[XML-SIG] Re: Issues with Unicode type

25 Sep 2002 17:15:52 +0200

* Uche Ogbuji
|     
| SP_PAT = re.compile(u"[\uD800-\uDBFF][\uDC00-\uDFFF]")
| def smart_len(u):
|     sp_count = len(SP_PAT.findall(u))
|     return len(u) - sp_count
| 
| 
| Problem solved.

In a sense. You now have len(u""), which counts code units (thus
giving different results in UTF-16 and UTF-32 builds) and
smart_len(u""), which counds characters, and thus always gives the
same result.

Java has the same problem, in that length() there counts code units,
but on the other hand String is defined to always contain UTF-16 code
units. 

Note that this problem is also inherent in the XML family of
specifications. The DOM 1.0 definition of string was broken, while the
2.0 one equates strings with arrays of UTF-16 code units. In XPath, on
the other hand, strings consist of abstract Unicode characters...

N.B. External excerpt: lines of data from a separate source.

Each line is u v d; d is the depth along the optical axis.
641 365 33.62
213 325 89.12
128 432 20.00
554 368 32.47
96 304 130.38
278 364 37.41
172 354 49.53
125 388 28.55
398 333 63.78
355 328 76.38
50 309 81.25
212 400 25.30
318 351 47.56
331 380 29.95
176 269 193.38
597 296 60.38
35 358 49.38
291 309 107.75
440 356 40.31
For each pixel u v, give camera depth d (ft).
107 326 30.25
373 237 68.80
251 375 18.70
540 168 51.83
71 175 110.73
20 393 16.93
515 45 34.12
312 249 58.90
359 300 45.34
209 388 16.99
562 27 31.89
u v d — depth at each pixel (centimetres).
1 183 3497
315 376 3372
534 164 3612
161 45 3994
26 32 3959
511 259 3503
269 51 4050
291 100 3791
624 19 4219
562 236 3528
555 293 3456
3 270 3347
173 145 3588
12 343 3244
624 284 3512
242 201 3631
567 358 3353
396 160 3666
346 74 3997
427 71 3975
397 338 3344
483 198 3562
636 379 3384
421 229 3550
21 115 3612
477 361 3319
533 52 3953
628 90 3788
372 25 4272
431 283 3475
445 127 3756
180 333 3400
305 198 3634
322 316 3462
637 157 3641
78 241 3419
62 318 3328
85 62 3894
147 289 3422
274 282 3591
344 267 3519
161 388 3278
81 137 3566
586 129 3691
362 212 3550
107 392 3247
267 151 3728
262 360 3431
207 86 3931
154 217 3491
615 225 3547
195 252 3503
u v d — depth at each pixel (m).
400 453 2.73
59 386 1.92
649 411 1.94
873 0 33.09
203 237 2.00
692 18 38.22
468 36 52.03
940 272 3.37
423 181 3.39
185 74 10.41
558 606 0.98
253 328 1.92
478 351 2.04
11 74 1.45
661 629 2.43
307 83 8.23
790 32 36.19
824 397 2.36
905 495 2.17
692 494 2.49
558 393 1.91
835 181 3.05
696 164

Note also that there is one further problem. How long is this string

  u"\u0041\u030A"

according to RELAX/XPath/XSDL?

* Daniel Veillard
| 
| I don't think chars are classes but types, and hence one cannot make
| a subclass of strings whose instances could have all
| length/walk/extract operations being special cased to reflect XML
| unicode string. I (and Eric I bet) would like to be wrong on this
| :-)

This has nothing to do with XML, it's just that XML is one of the few
technologies that are sufficiently modern to make this problem show
up.  If you want to have proper Unicode support in any application you
will run into this problem.

The problem here is that the UTF-16 == Unicode assumption is built
into all sorts of technologies, from Python to Java to Ada-95 to Win32
to DOM 2.0 to ..., and in most cases people are not even aware of the
problem. 

-- 
Lars Marius Garshol, Ontopian         <URL: http://www.ontopia.net >
ISO SC34/WG3, OASIS GeoLang TC        <URL: http://www.garshol.priv.no >